My favorite venue in New York City for casual, but superb dining is Daniel Boulud’s DB Bistro. His chef (from Alsace), the young, but very talented Olivier Muller, only served one dish that appears to have been influenced by the cuisine of his native region, the exquisite tart flambée. Think of this as an Alsatian version of a classic pizza, with cheese and big shards of crispy bacon on an amazingly light crust that melts in your mouth. Muller followed that with a piece of sea bass en croute, a delicious Provençal-inspired dish. I was less impressed with the breast of Magrey duck, which was somewhat chewy and tough. However, the DB burger remains one of the great tried and true American classics – the hamburger – combined with brilliant French savoir faire. A burger stuffed with short ribs and foie gras served on a homemade brioche bun, it represents decadence on a bun. It is well-worth its $32 price.

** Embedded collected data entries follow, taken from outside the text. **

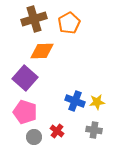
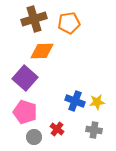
orange pentagon: rotated 20 degrees clockwise
red cross: moved 2 px up
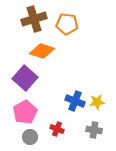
orange pentagon: moved 2 px left, 1 px down; rotated 15 degrees clockwise
orange diamond: rotated 20 degrees clockwise
pink pentagon: rotated 25 degrees clockwise
red cross: rotated 16 degrees counterclockwise
gray circle: moved 4 px left
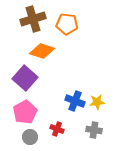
brown cross: moved 1 px left
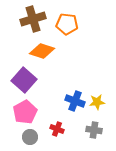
purple square: moved 1 px left, 2 px down
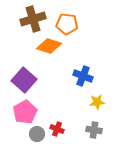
orange diamond: moved 7 px right, 5 px up
blue cross: moved 8 px right, 25 px up
gray circle: moved 7 px right, 3 px up
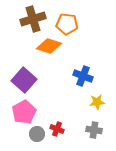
pink pentagon: moved 1 px left
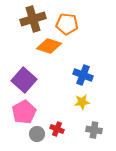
blue cross: moved 1 px up
yellow star: moved 15 px left
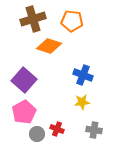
orange pentagon: moved 5 px right, 3 px up
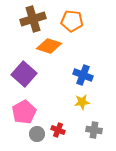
purple square: moved 6 px up
red cross: moved 1 px right, 1 px down
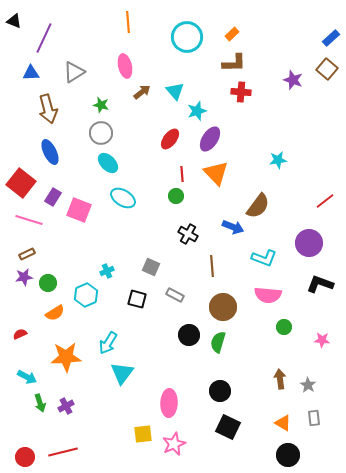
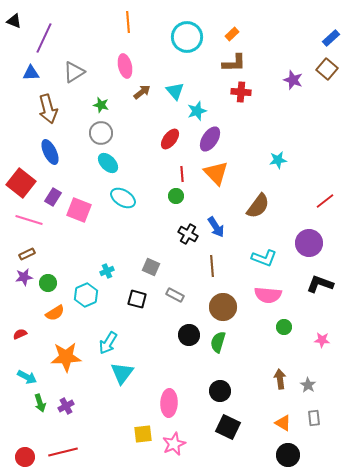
blue arrow at (233, 227): moved 17 px left; rotated 35 degrees clockwise
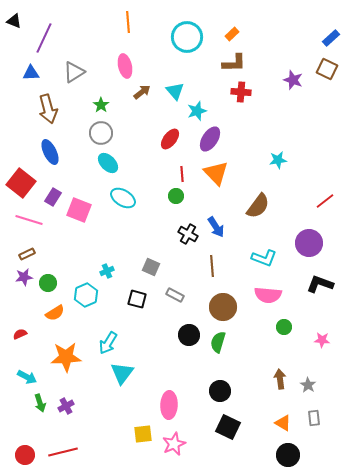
brown square at (327, 69): rotated 15 degrees counterclockwise
green star at (101, 105): rotated 21 degrees clockwise
pink ellipse at (169, 403): moved 2 px down
red circle at (25, 457): moved 2 px up
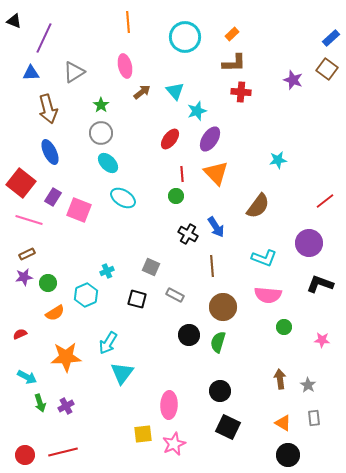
cyan circle at (187, 37): moved 2 px left
brown square at (327, 69): rotated 10 degrees clockwise
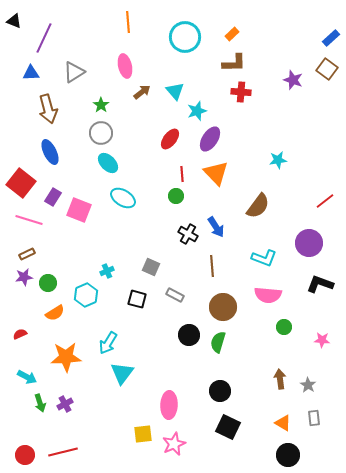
purple cross at (66, 406): moved 1 px left, 2 px up
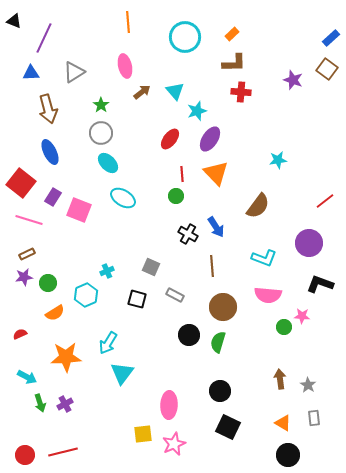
pink star at (322, 340): moved 20 px left, 24 px up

The sommelier suggested that Louis Jadot’s 1989 Corton Charlegmane be decanted. Although I was reluctant to do that, one taste proved that she was clearly correct. The wine needed plenty of air, and throughout the course of our two hour lunch, it got better and better. It remains an impressively young, full-bodied, honeyed, rich, layered, complex wine. This is the kind of white Burgundy we all long to see made again. It was difficult for the 1990 Latour to compete with the extraordinary fragrance of the 1990 La Mission Haut Brion, whose bouquet represents a classic poster child for the northern Graves. Aromas of scorched earth, tar, smoke, camphor, blueberries, black currants, cedar, and smoke soar from the glass of this exquisite wine. While fully mature, it is capable of holding for another decade. Full-bodied and silky, it was the winner in terms of current accessibility and complexity compared to the more monolithic, dense, linear, deep purple-hued 1990 Latour. Although that wine is loaded, I am convinced it is nowhere near the quality of the 1982, may not be as good as the 1996, and falls well behind such vintages as 2000, 2003, and probably 2005 and 2008 as well. Don’t get me wrong. The 1990 is a beautiful wine, but it lacks Latour’s awesome richness and delineation. Nevertheless, it offers terrific ripeness, power, and density. It will benefit from another 5-8 years of bottle age.